The Importance of Right-brain Thinking in Education
Posted: February 4th, 2010 | Author: Joan Jaeckel | Filed under: Uncategorized | Tags: right-brain-skills creativity | No Comments »A designer from Frog Design works with 8th graders on solving a design problem: backpacks that work given lockers off limits.
So far so good and uh oh. During the process she notices something about the way they think that has implications for the future of human thinking moving forward:
“The kids were great. They were earnest and curious. And to say they captured my heart would be an understatement.
However, teaching them revealed a stark illustration of the situation we’re facing in education, at least from my point of view as a designer. The skills or intuition I assumed they had for drawing, observation, and building were alarmingly underdeveloped. In short, any in-born human willingness to experiment, cut, glue, break, build, or paint, had atrophied.

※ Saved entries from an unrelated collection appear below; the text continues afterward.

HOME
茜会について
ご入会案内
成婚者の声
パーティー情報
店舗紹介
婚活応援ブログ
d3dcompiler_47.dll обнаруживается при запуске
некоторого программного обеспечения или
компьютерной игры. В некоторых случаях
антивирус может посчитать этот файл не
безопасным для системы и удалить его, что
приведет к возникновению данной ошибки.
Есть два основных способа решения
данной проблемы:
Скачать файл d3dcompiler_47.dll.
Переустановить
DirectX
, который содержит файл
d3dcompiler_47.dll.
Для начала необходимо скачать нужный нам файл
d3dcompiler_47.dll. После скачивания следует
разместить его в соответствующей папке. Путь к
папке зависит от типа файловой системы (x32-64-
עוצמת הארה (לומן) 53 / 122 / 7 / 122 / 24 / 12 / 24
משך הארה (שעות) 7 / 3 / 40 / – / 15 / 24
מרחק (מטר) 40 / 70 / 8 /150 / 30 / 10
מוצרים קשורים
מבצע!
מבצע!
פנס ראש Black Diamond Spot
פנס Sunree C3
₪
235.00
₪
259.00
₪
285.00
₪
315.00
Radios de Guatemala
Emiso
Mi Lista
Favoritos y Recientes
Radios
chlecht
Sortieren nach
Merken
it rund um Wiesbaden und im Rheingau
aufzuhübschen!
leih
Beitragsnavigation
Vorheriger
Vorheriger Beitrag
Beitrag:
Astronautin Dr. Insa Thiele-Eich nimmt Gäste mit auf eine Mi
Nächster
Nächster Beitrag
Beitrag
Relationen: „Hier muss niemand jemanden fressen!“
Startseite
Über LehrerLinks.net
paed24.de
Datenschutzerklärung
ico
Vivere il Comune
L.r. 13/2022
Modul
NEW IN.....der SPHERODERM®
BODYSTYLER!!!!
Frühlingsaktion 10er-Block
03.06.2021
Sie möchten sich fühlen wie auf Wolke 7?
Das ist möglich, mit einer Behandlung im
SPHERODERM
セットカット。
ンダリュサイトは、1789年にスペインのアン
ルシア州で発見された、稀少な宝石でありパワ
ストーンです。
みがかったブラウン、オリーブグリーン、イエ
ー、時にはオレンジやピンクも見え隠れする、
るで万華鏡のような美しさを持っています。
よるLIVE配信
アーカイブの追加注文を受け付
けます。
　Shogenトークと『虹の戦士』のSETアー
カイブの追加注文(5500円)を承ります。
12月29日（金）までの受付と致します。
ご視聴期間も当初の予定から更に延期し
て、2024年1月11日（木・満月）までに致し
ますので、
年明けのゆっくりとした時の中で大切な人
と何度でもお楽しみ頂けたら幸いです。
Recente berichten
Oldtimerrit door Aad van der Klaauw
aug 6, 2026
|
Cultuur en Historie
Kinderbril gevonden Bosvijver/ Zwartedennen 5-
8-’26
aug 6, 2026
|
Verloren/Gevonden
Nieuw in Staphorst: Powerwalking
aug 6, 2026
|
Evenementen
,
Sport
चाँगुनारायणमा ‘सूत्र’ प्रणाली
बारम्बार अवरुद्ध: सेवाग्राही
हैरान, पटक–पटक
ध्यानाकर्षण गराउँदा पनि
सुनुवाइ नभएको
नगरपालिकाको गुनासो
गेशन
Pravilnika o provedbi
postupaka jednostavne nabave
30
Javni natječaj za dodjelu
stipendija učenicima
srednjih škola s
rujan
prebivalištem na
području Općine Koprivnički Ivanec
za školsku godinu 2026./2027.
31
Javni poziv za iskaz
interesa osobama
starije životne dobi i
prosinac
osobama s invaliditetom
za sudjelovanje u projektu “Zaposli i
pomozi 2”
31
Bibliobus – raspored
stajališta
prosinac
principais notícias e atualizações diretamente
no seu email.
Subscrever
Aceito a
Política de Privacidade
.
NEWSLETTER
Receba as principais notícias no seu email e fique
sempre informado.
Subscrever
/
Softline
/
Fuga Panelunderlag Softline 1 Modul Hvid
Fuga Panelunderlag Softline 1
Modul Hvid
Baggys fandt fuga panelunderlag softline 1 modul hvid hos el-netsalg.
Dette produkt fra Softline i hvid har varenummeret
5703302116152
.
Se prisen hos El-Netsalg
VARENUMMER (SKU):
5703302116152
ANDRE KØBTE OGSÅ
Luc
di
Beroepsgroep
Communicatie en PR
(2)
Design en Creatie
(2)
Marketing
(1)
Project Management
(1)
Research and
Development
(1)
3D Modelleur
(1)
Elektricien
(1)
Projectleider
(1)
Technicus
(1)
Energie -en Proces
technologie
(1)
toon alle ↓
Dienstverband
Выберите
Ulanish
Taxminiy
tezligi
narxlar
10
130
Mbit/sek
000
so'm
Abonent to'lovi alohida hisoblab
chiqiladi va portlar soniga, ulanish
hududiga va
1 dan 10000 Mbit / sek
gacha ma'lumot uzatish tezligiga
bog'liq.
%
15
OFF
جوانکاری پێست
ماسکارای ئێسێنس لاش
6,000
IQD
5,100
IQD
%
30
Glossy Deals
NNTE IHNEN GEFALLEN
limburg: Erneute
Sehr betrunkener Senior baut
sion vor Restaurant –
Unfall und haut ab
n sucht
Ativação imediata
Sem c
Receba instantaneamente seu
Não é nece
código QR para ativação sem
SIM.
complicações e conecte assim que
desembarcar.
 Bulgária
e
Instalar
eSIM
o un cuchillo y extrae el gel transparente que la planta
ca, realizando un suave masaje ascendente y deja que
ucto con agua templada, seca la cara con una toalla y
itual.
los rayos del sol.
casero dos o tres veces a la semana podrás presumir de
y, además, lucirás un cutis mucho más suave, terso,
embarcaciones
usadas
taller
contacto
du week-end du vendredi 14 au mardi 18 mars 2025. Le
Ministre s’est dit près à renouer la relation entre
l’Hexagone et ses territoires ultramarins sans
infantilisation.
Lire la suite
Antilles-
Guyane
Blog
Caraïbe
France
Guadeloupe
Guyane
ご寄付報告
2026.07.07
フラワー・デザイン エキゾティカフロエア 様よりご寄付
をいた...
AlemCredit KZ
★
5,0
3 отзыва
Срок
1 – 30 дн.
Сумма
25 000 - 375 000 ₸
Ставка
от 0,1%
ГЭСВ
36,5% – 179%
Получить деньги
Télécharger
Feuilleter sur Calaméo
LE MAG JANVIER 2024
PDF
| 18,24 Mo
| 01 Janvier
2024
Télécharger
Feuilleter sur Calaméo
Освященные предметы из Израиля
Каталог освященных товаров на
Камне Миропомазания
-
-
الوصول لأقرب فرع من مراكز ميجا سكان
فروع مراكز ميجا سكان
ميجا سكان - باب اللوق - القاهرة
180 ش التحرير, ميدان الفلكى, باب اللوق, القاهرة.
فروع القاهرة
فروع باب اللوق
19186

I had set out to teach design as a problem solving process (which it is!) but along the way I had forgotten that it is also a frame of mind—and I mean that almost literally. In design, thinking “differently” is paramount. Often, that is achieved through expressions like building, drawing, tinkering. Using your hands to build, draw, and tinker takes the problem out of your head, or as some science might indicate, from one side of your head to the other. The education system, for myriad reasons valid and otherwise, has abandoned “right-brained” skills. Our culture of education has never put a lot of emphasis on these things, but as budgets for the arts, physical education, and drama dwindle, it seems to be getting worse. This is not just affecting students’ ability to make a drawing or perform a play, it is affecting their ability to solve problems of all kinds because it limits the practice they get at engaging these other parts of their brains. That engagement is what leads to new thinking. That engagement is creativity.”